Bereitgestellter Auszug -
----

OHNE POLITISCHE STRATEGIE
Ich habe einen Fehler gemacht. Ein Politiker wird diese Worte sozusagen nie aussprechen: ich habe einen Fehler gemacht. Ariel Sharon hat sich jedoch letzthin in einem ganz speziellen Kontext dazu durchgerungen: als er die jüdischen Siedlungen in Judäa, Samaria und Gaza aufsuchte, hat er nach der Erwähnung seiner Pionierrolle bei der Gründung dieser Städte und Dörfer tatsächlich im Wesentlichen Folgendes festgehalten: «Damals betonte ich vor allem die existentielle und defensive Bedeutung der jüdischen Präsenz in diesen Gebieten. Doch ich hätte ihre wesentliche Dimension, die Bekräftigung des Rechts aller Juden hier zu leben, noch viel stärker hervor streichen müssen. Ja, in diesem Punkt habe ich einen Fehler gemacht».
Die wesentliche Dimension, die Betonung des «natürlichen und historischen Rechts» des jüdischen Volkes, um es mit den Worten der Unabhängigkeitserklärung auszudrücken, wird aus zwei Gründen wieder aktuell: da ist einerseits das auf Tatsachen beruhende Gefühl, dass Israel in gewisser Hinsicht wieder auf dem Stand von 1948 angelangt ist; und andererseits die systematische Verleugnung dieses Rechts durch die palästinensischen Feinde. Nach einigen Monaten des Schweigens erklärte Barak Mitte August, «dass Arafat die Existenz des jüdischen Volkes und daher die Rechtmässigkeit des jüdischen Staates nicht anerkannt habe». Der gesamte Osloer Prozess, der auf der Hoffnung einer gegenseitigen Anerkennung, der angeblichen Abschaffung der palästinensischen Charta, der scheinbar rationellen Idee des notwendigen Kompromisses beruhte, war mit anderen Worten nur Illusion, Chimäre und Vorspiegelung falscher Tatsachen. Barak ist jedoch nicht so weit gegangen einen Fehler zuzugeben.
In einem Artikel in «Le Monde» (am 20. August) sprach Robert Badinter von der «angsterfüllten Vorahnung der Israelis, dass für ihre Feinde letztendlich jedes Abkommen nur ein Schritt in Richtung ihres obersten Zieles ist: die Zerstörung Israels». Doch der ehemalige Justizminister bezeichnete dieses Gefühl als einen «psychologischen Faktor» des Konflikts. Leider geht es hier aber nicht um Psychologie, obwohl diese Dimension einen gewissen Stellenwert besitzt. Man muss den Dingen ins Auge sehen, den Worten, vor allem auf Arabisch, aufmerksam zuhören, und endlich begreifen, dass keine Wortklauberei betrieben wird. Die Hoffnung, welche die Palästinenser hegen, die Hoffnung, die man ihnen in der Ferne immer als Verheissung hinstellt, besteht in einem ersten Schritt aus der Schaffung eines eigenen Staates neben Israel, und später, in nicht allzu ferner Zukunft, aus der Auflösung des «zionistischen Gebildes», das durch das Eingeständnis seiner angeblichen «Verbrechen gegen die Menschheit» moralisch geschwächt ist, von der öffentlichen Meinung in den westlichen Staaten abgelehnt wird, anfällig geworden, von inneren Zweifeln zerfressen ist und schliesslich vom triumphierenden arabischen Bevölkerungsanstieg erstickt wird.

----

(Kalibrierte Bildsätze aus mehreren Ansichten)
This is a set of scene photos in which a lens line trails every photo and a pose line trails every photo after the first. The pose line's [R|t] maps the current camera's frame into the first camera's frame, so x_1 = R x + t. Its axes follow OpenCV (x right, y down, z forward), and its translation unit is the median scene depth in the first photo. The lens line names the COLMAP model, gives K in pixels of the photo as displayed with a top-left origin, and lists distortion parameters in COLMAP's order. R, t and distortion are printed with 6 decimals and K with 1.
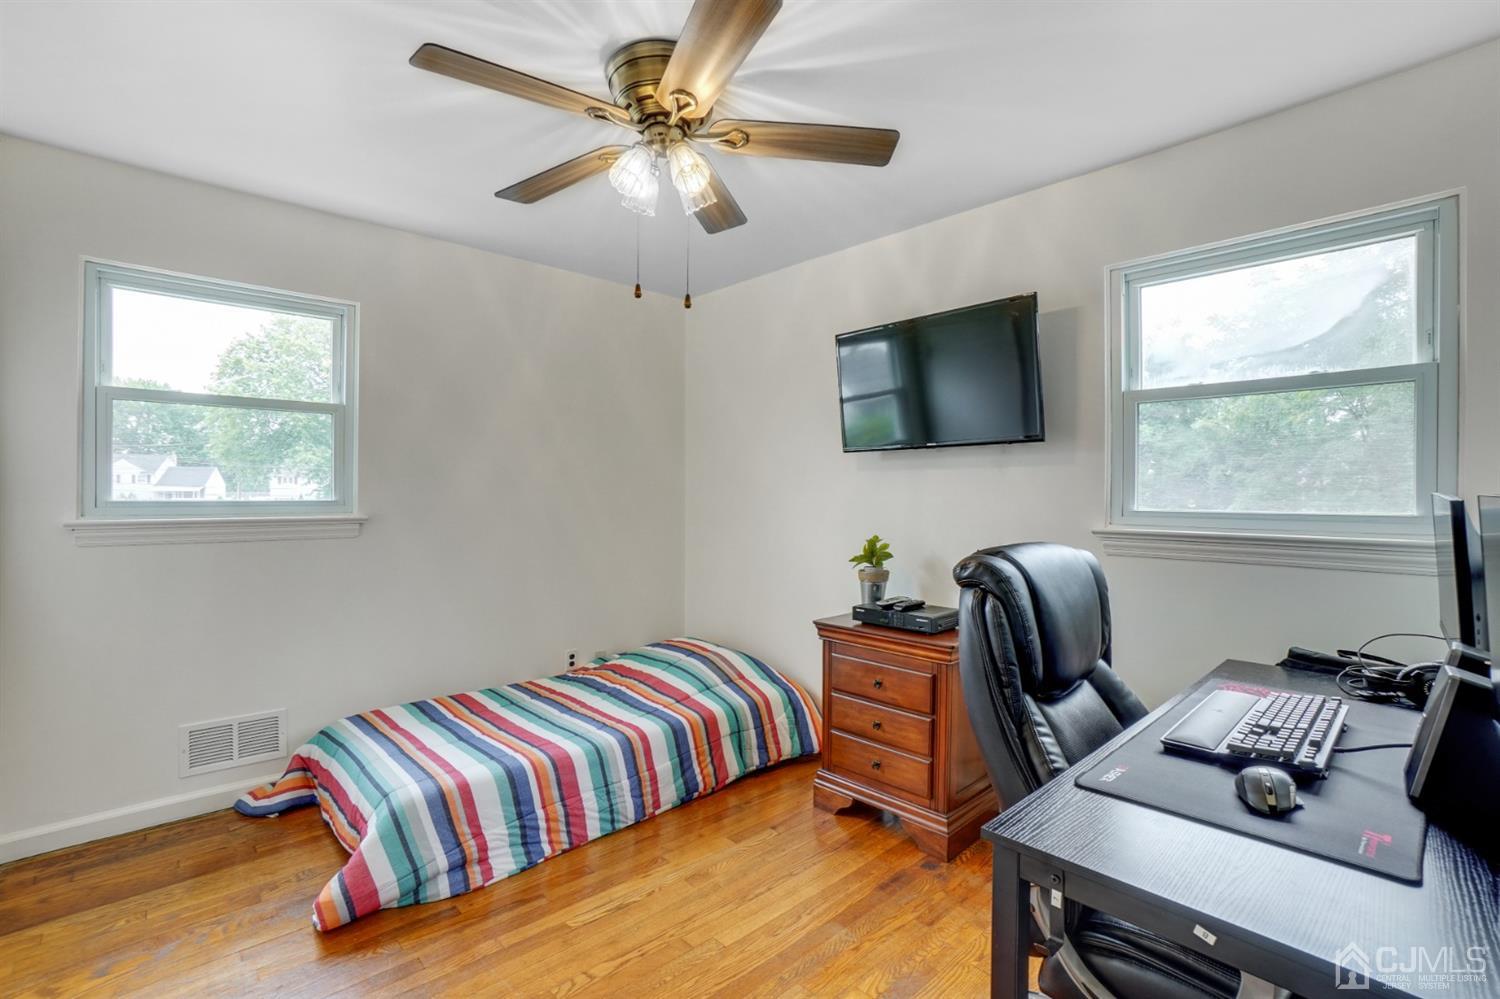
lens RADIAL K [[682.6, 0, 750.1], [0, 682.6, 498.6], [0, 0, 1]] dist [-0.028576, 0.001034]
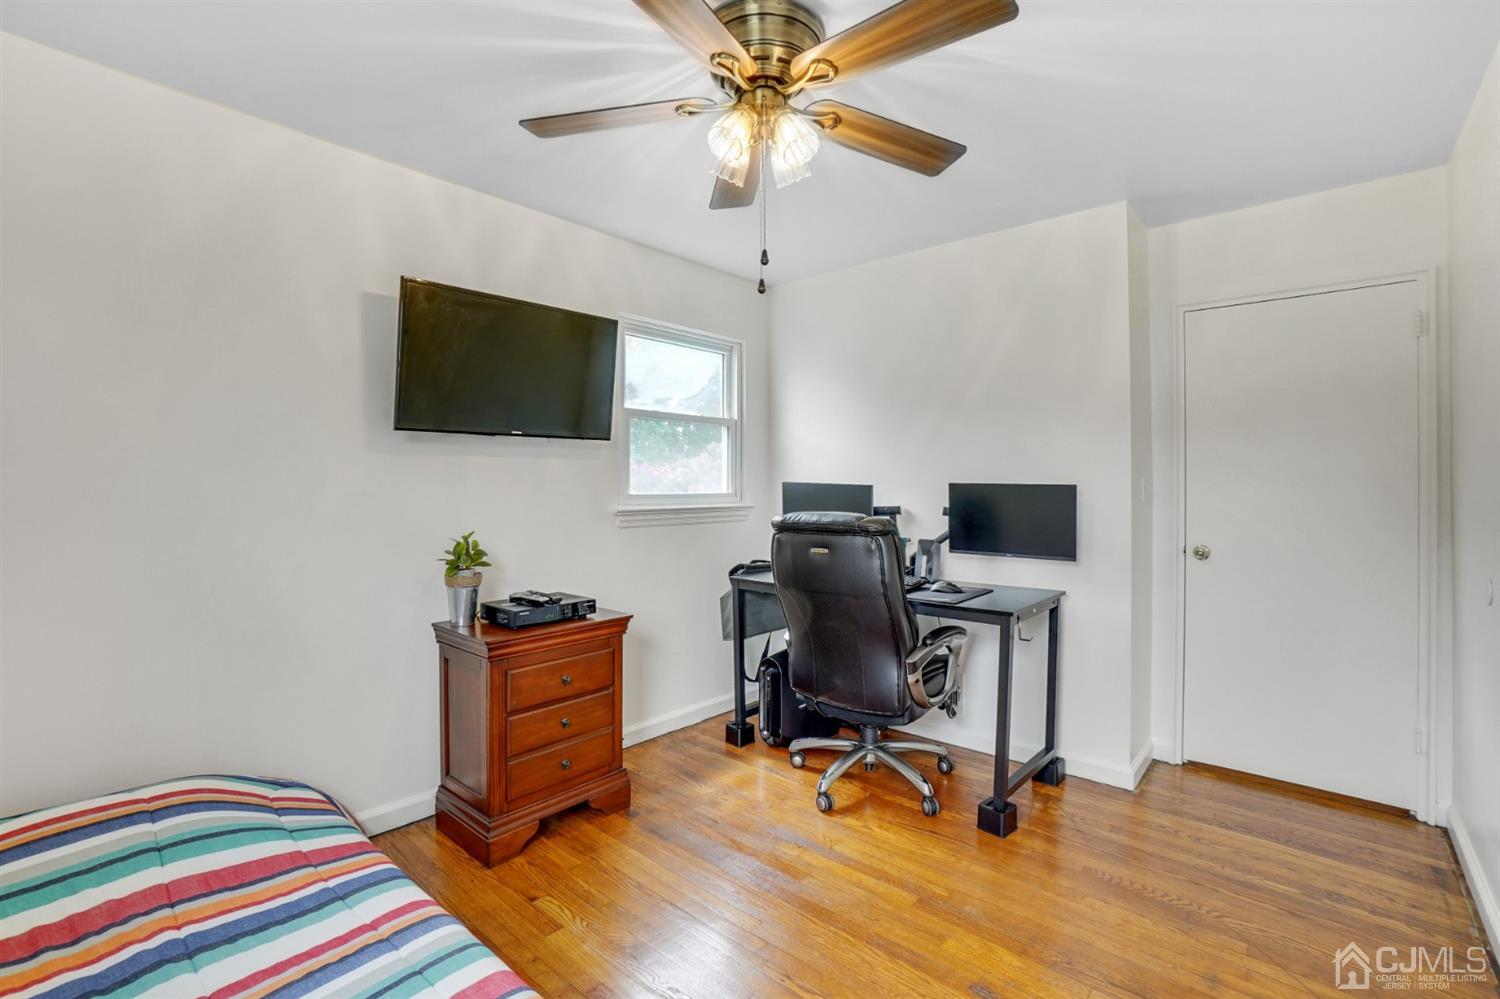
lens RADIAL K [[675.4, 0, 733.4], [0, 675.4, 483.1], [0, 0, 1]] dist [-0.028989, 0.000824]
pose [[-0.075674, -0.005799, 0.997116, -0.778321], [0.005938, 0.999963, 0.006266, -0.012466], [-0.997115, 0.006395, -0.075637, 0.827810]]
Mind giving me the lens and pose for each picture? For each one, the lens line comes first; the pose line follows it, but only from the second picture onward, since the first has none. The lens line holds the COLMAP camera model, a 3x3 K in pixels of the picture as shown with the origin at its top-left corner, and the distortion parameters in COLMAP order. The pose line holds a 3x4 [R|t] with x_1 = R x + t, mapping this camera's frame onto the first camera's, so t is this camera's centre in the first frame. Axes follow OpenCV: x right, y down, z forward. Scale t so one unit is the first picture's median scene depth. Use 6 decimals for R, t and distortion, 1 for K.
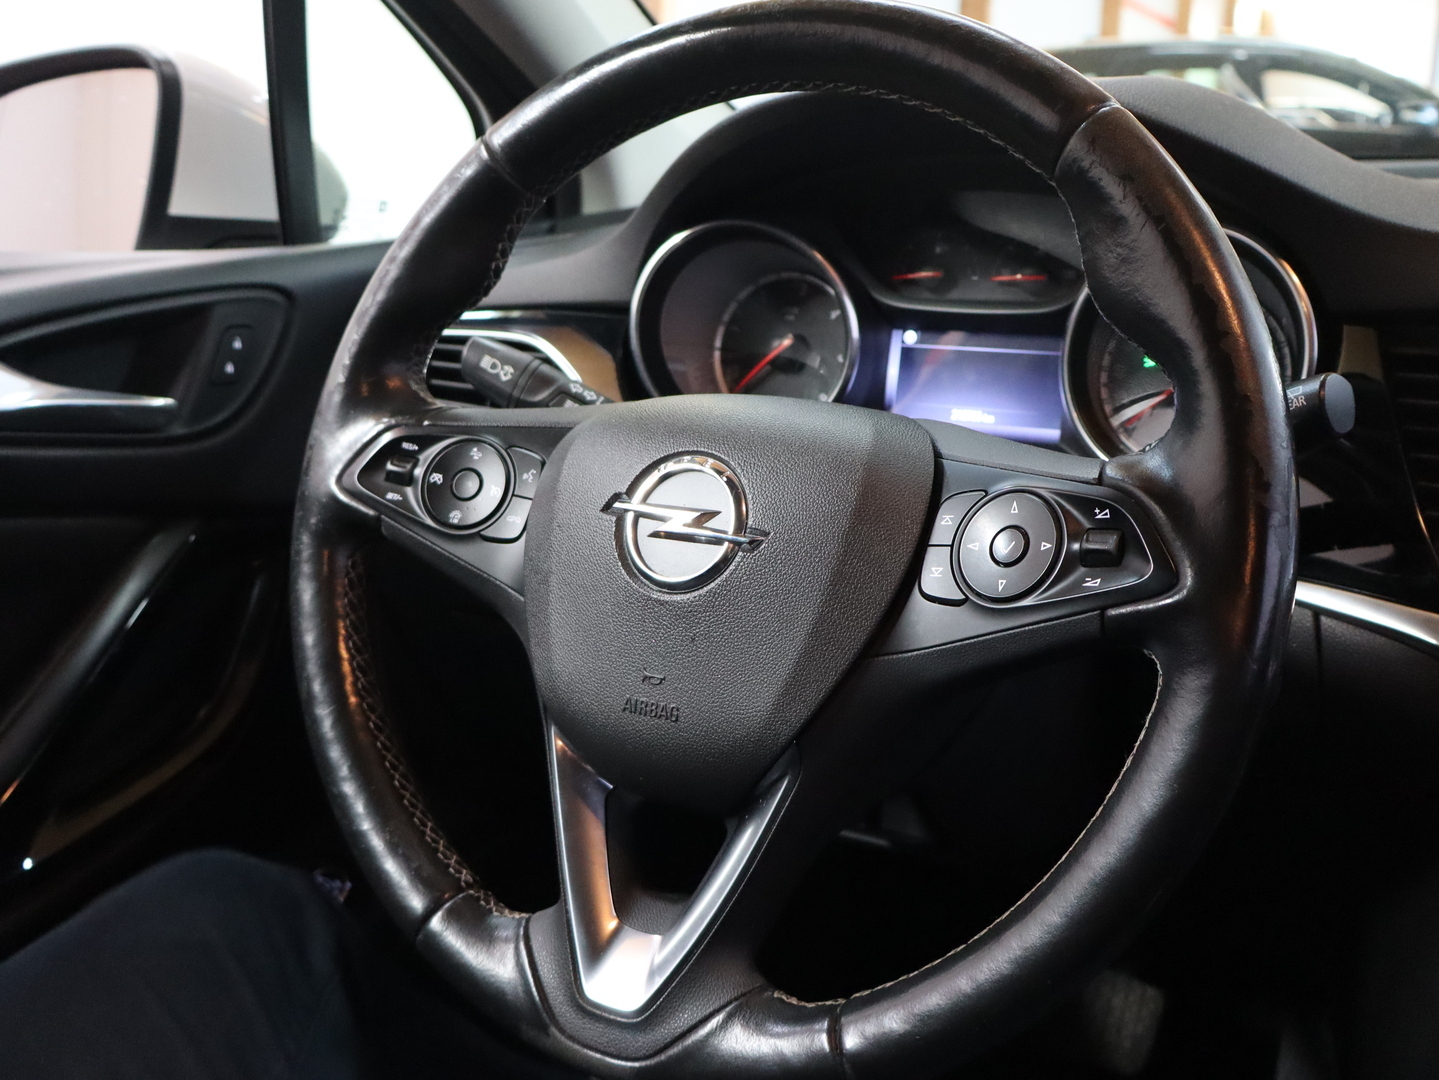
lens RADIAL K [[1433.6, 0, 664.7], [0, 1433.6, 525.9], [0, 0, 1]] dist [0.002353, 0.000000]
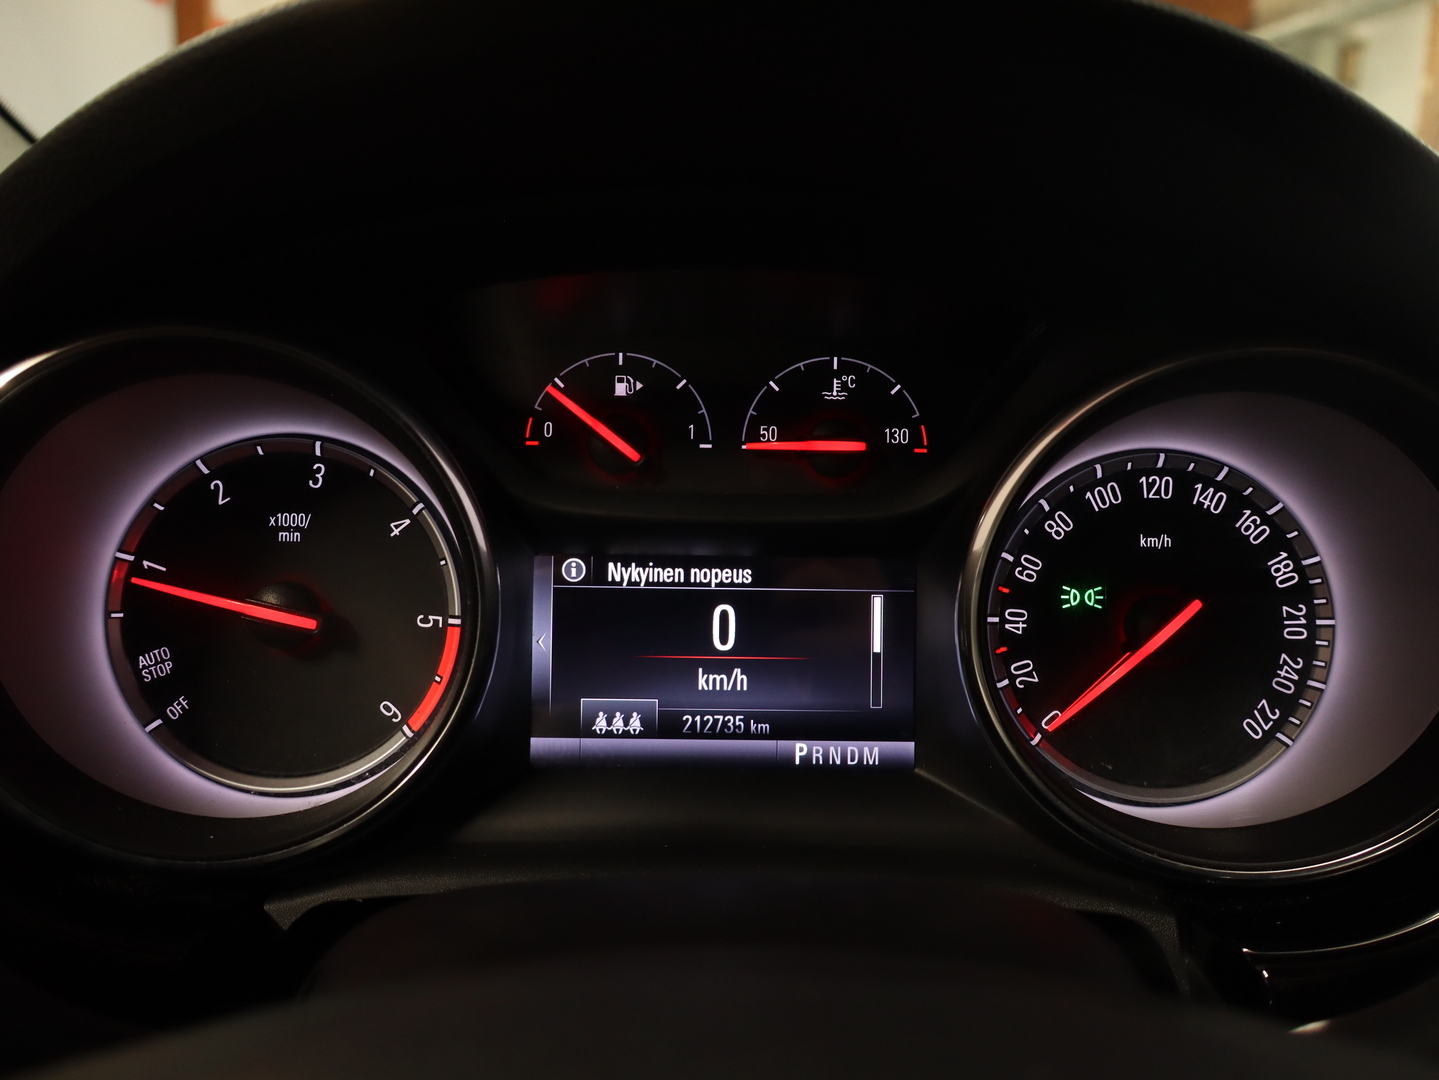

----

Aufgabe 1 -
Fassen Sie im Auszug den Absatz, der mit „In einem Artikel in «Le Monde»“ beginnt, als knappe Stichpunktliste zusammen, ohne seine wesentlichen Aussagen zu verlieren.
Aufgabe 2 -
Beantworten Sie anhand des Auszugs kurz die folgenden Fragen:
(a) In welchen Gebieten suchte Sharon die jüdischen Siedlungen auf?
(b) Wann erklärte Barak, Arafat habe die Existenz des jüdischen Volkes nicht anerkannt?
(c) Welches Amt hatte Robert Badinter früher inne?
Aufgabe 3 -
Führen Sie den Text über Sharons Eingeständnis im Anschluss an seinen letzten Satz weiter.
Die Zeilen sind für diese Aufgaben ohne Bedeutung.

Antwort 1 -
- Robert Badinter schrieb in «Le Monde» (20. August) von der angsterfüllten Vorahnung der Israelis, jedes Abkommen sei für ihre Feinde nur ein Schritt zur Zerstörung Israels.
- Der ehemalige Justizminister bezeichnete dieses Gefühl als «psychologischen Faktor» des Konflikts.
- Dem wird entgegengehalten, es gehe nicht um Psychologie, auch wenn diese einen gewissen Stellenwert habe.
- Man müsse genau hinhören, vor allem auf das, was auf Arabisch gesagt wird, denn es handle sich nicht um Wortklauberei.
- Die Hoffnung der Palästinenser bestehe zunächst in einem eigenen Staat neben Israel.
- Später ziele sie auf die Auflösung des «zionistischen Gebildes». Dieses sei moralisch geschwächt, im Westen abgelehnt, von inneren Zweifeln zerfressen und werde vom arabischen Bevölkerungsanstieg erstickt.

Antwort 2 -
(a) In Judäa, Samaria und Gaza.
(b) Mitte August, nach einigen Monaten des Schweigens.
(c) Er war Justizminister.

Antwort 3 -
Diese Tatsachen zu akzeptieren ist schwer, fast unmenschlich. Das vergangene Jahr war für die Israelis aller politischen Ausrichtungen eine Prüfung und eine Lehre. Doch das Bedürfnis eines jeden Einzelnen auf Hoffnung hat dazu geführt, dass die geringste Information über eine mögliche Entspannung, über eine beginnende Beruhigung oder gar eine Lösung der Utopie von Oslo wieder Flügel verleiht – einige Tage oder einige Stunden lang. Die desorientierte israelische Linke bedient sich jeder zweideutigen Annäherung an die Verhandlungen von Camp David, jeder «positiven» Absichtserklärung eines zweitrangigen palästinensischen Politikers, um zu versichern, es sei nichts verloren, ein wenig guter Wille von Israel sei ausreichend, und wenn man die Gespräche «über die grundlegenden», in Taba beschlossenen Konzessionen kurz vor den Wahlen von 2001 (97% der Gebiete, ganz zu schweigen von Jerusalem) wieder aufnähme, könnte man bestimmt ein realistisches Abkommen abschliessen.
Doch die grosse Mehrheit der Israelis glaubt nicht mehr daran. Die Tatsache, dass die Regierung Sharon im Hochsommer etwas ihrer Popularität zu verlieren schien, mochte hauptsächlich darauf zurückzuführen zu sein, dass zahlreiche Bürger ihr vorwarfen zu nachgiebig, zu passiv zu sein, zu viel Wert auf die Verurteilungen der Europäer und Amerikaner zu legen, und dies angesichts der alltäglichen Gewalt, mit der das Land überall konfrontiert wird. Und die meisten Israelis sind heute der Ansicht, dass ein Angriff gegen eine abgelegene Siedlung in Samaria in ihren Augen einem Angriff gegen Tel Aviv entspricht.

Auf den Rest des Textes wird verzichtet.